Passive Management Risk. Unlike many investment companies, the Fund is not “actively” managed. Therefore, it would not necessarily sell a security because the security’s issuer was in financial trouble unless that security is removed from the Index. In addition, the
Fund will not otherwise take defensive positions in declining markets unless such positions are reflected in the Index.
Non-Diversified Fund Risk. The Fund is considered non-diversified and can invest a greater portion of assets in securities of individual issuers than a diversified fund. As a result, changes in the market value of a single investment could cause greater fluctuations in share price than would occur in a diversified fund.
The Fund’s Shares will change in value, and you could lose money by investing in the Fund. The Fund may not achieve its investment objective. An investment in the Fund has not been guaranteed, sponsored, recommended, or approved by the United States, or any agency, instrumentality or officer of the United States, has not been insured by the Federal Deposit Insurance Corporation (FDIC) and is not guaranteed by and is not otherwise an obligation of any bank or insured depository institution.

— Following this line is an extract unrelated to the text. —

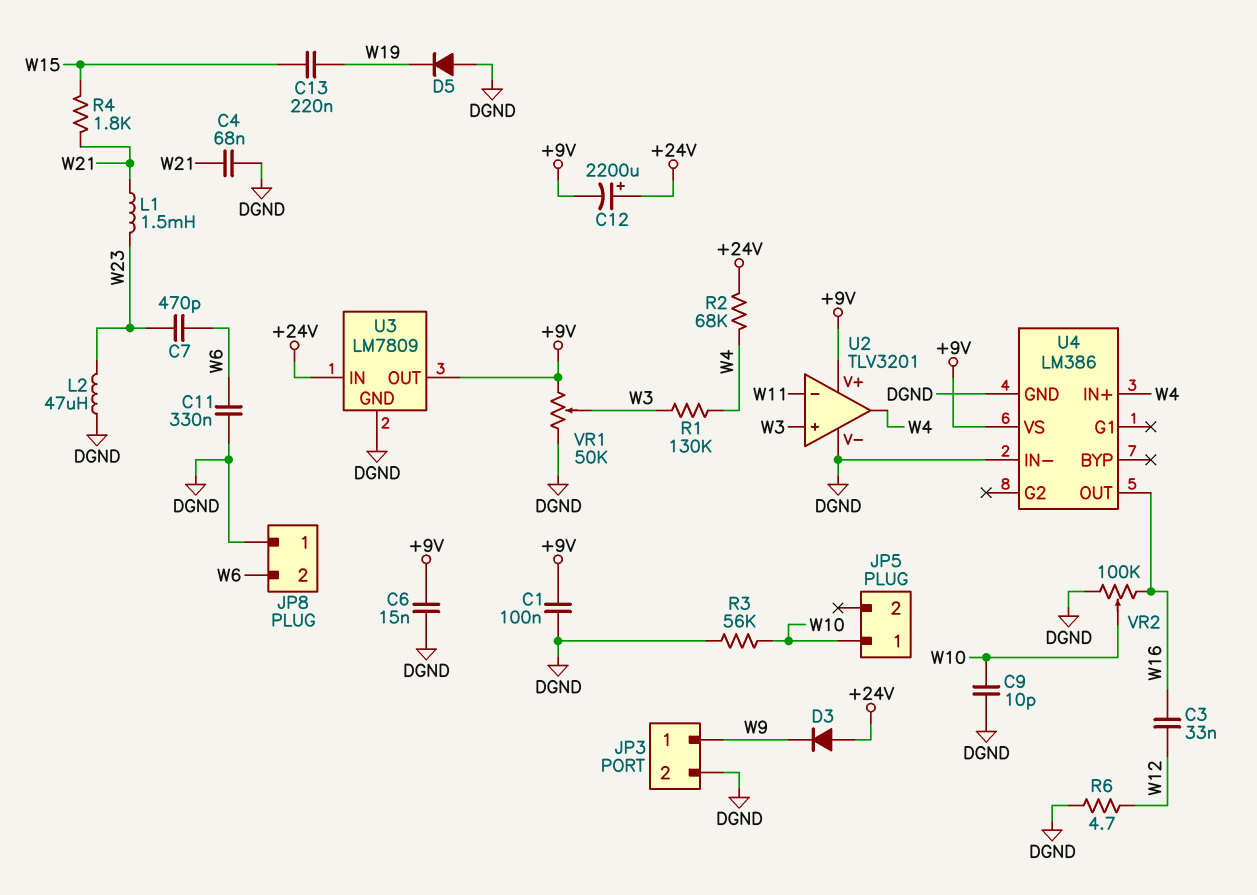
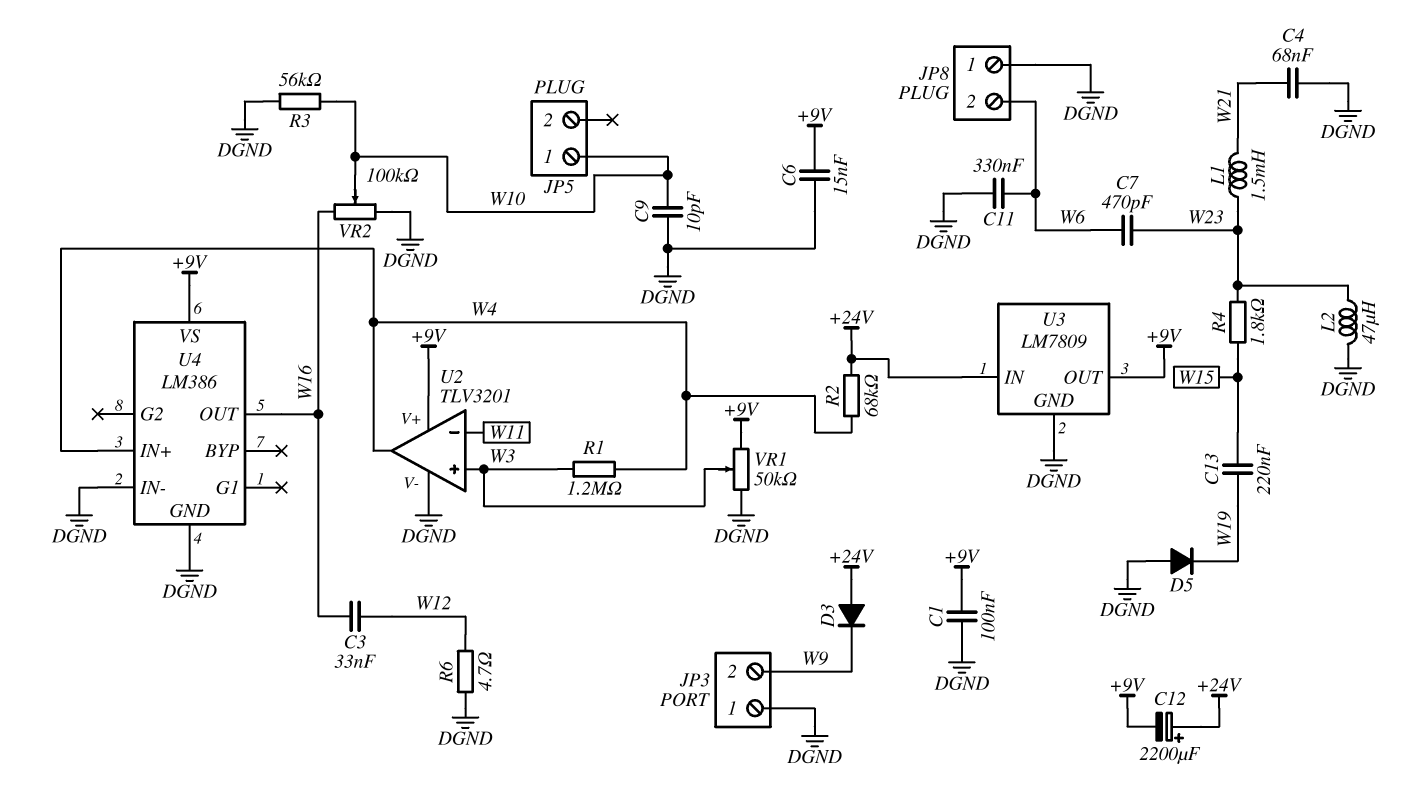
JP3 pin 1: W9 -> DGND
JP3 pin 2: DGND -> W9
R1: 130k (W3, W4) -> 1.2M (W3, W4)
R4: 1.8k (W15, W21) -> 1.8k (W15, W23)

As with any investment, you should consider how your investment will be taxed. The tax information contained in the prospectus is provided as general information. Investors should consult their own tax professional about the tax consequences of an investment as Guggenheim Funds Distributors, LLC, does not offer tax advice.
The Fund issues and redeems Shares at NAV only in a large specified number of Shares called a “Creation Unit” or multiples thereof. A Creation Unit consists of 50,000 Shares. The Fund generally issues and redeems Creation Units principally in-kind. Except when aggregated in Creation Units, the Shares are not redeemable securities of the Fund. Individual Shares of the Fund may only be purchased and sold in secondary market transactions through brokers. Shares of the Fund are listed for trading on NYSE Arca, Inc. (“NYSE Arca”) and because Shares trade at market prices rather than NAV, Shares of the Fund may trade at a price greater than or less than NAV.

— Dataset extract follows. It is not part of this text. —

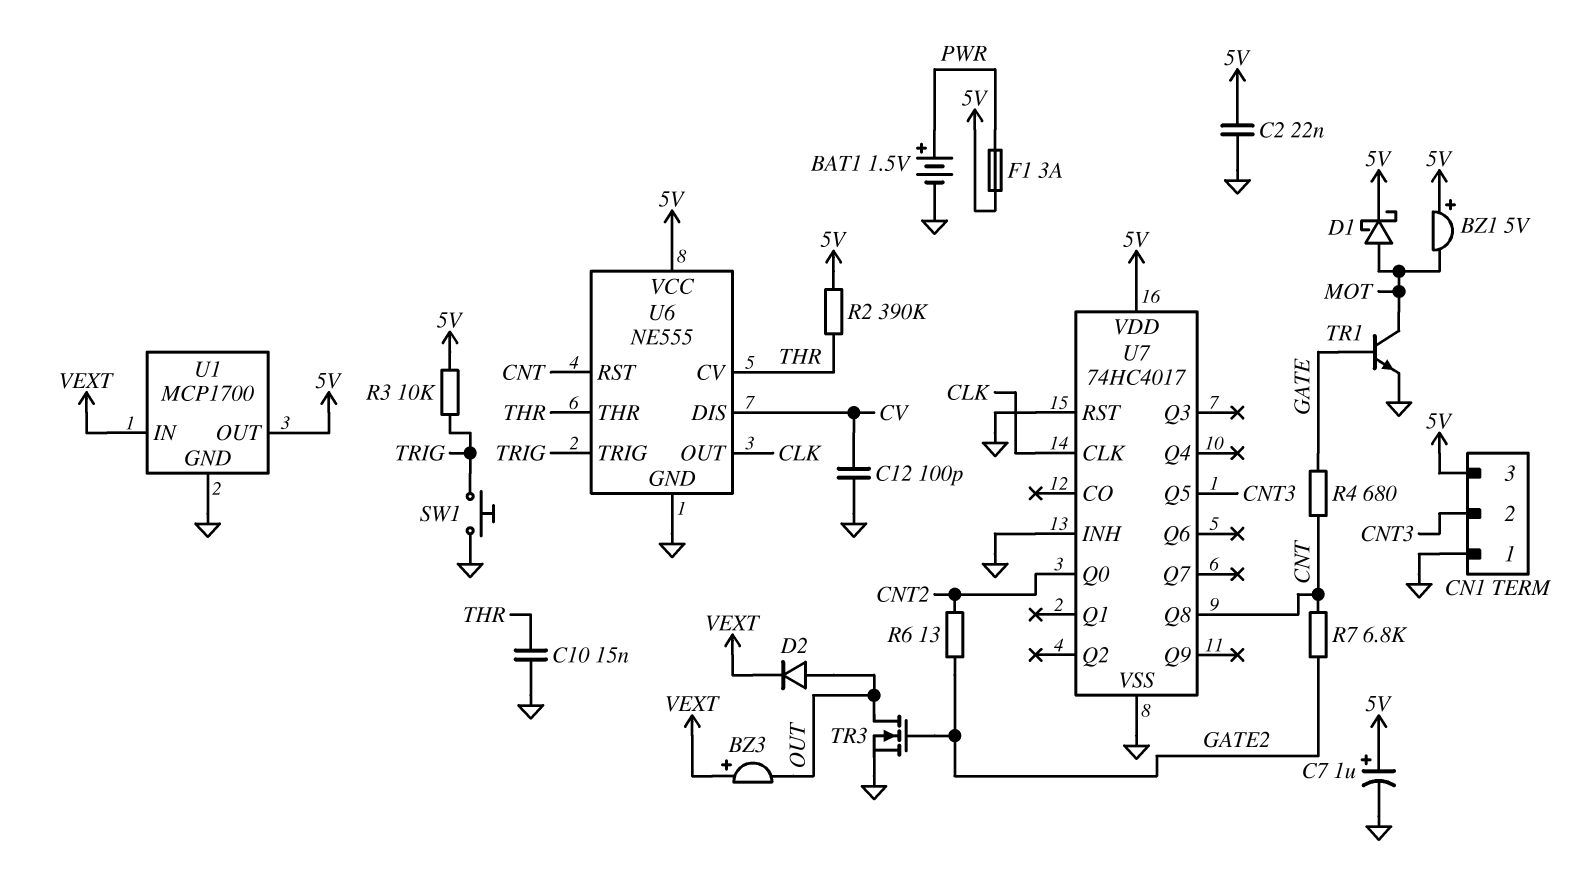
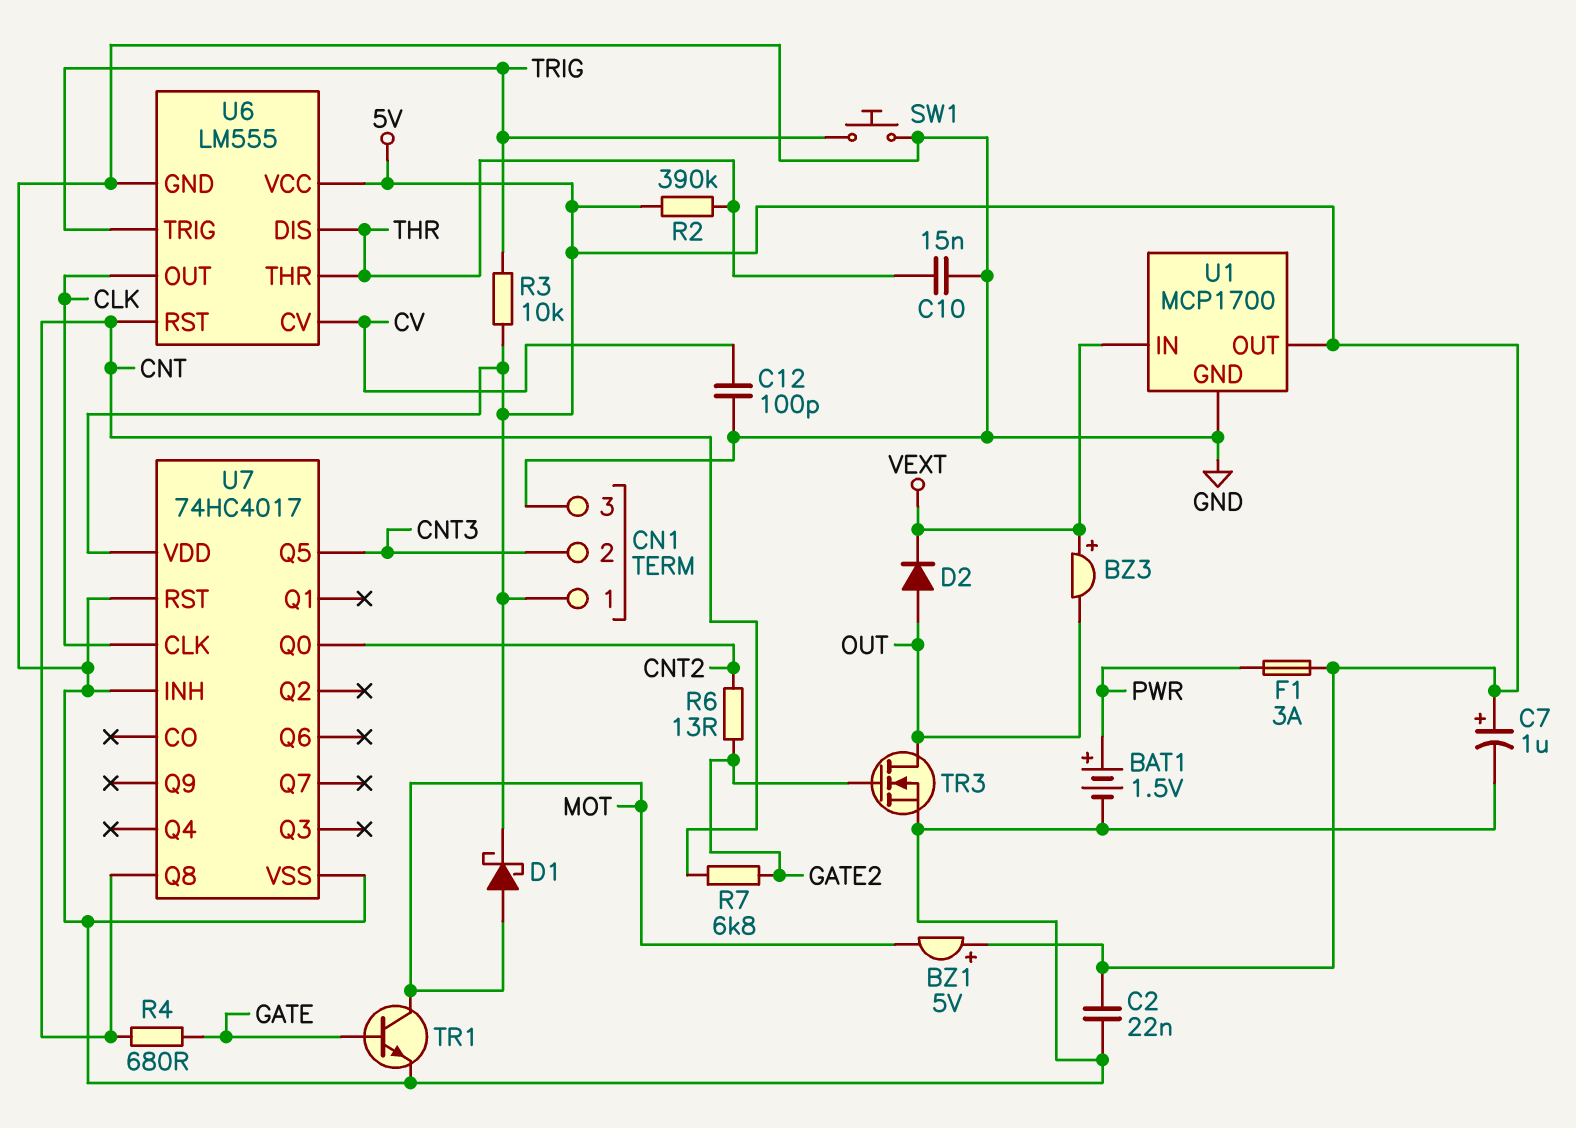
CN1 pin 1: GND -> 5V
CN1 pin 3: 5V -> GND
U6: NE555 -> LM555
U6 pin CV: THR -> CV
U6 pin DIS: CV -> THR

Investors buying or selling ETF shares on the secondary market may incur brokerage costs and other transactional fees. Shares of ETFs may fluctuate in price due to daily changes in trading volume. At times, shares may not have a high volume of trading.

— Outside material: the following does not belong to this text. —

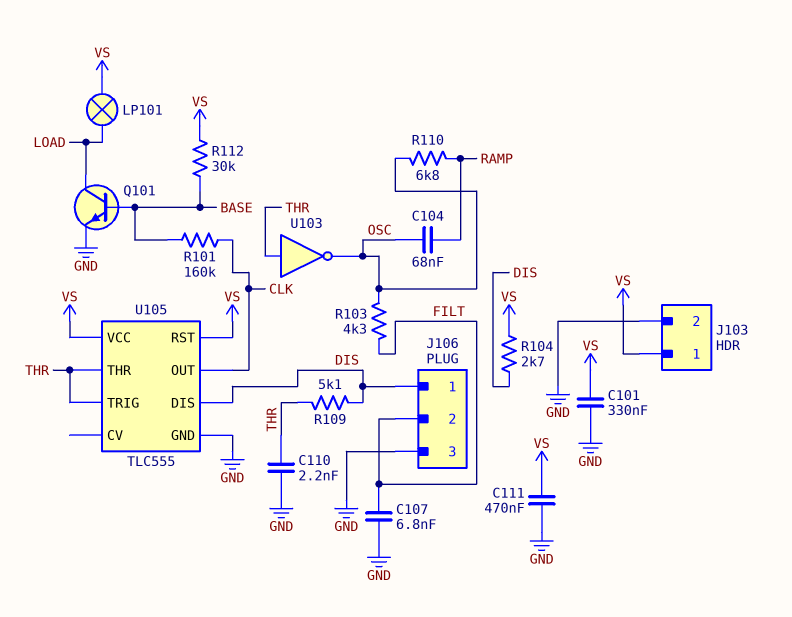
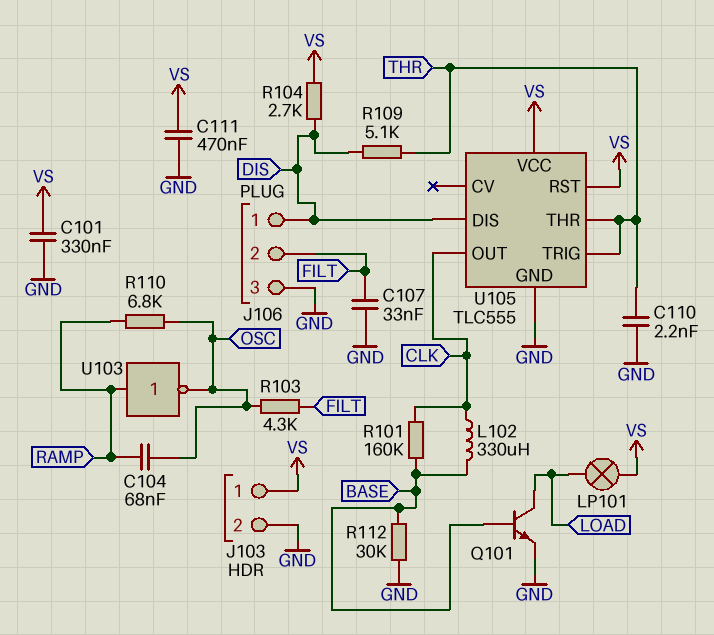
C107: 6.8nF (FILT, GND) -> 33nF (FILT, GND)
L102: none -> 330uH (BASE, CLK)
R112: 30k (BASE, VS) -> 30k (BASE, GND)
U103: NOT (in THR, out OSC) -> NOT (in RAMP, out OSC)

The Guggenheim BRIC ETF and its Shares are not sponsored, endorsed, sold, recommended or promoted by BNY or any of its subsidiaries or affiliates. None of the BNY or any of its subsidiaries or affiliates make any representation or warranty, express or implied, to the shareholders of the Fund or any member of the public regarding the advisability of investing in securities generally or in the Fund particularly, the ability of any data supplied by BNY to track general stock market performance or the suitability or appropriateness of the Fund for the shareholders or members of the public. BNY’s only relationship to the Investment Adviser is the licensing of certain trademarks and trade names of BNY and of the data supplied by BNY, which is determined, composed and calculated by BNY without regard to the Investment Adviser, Fund or its Shares. Neither BNY nor any of its subsidiaries or affiliates has any obligation to take the needs of the Investment Adviser or the shareholders of the Fund into consideration in determining, composing or calculating the data supplied by BNY. BNY and any of its subsidiaries or affi liates are not responsible for and have not participated in the determination of the timing of, prices at, or quantities of the Shares to be issued or in the determination or calculation of the equation by which the products are to be converted to cash, prices of the Shares of the Fund or the timing of the issuance or sale of such Shares. BNY has no obligation or liability in connection with the administration, marketing or trading of the Fund or its Shares.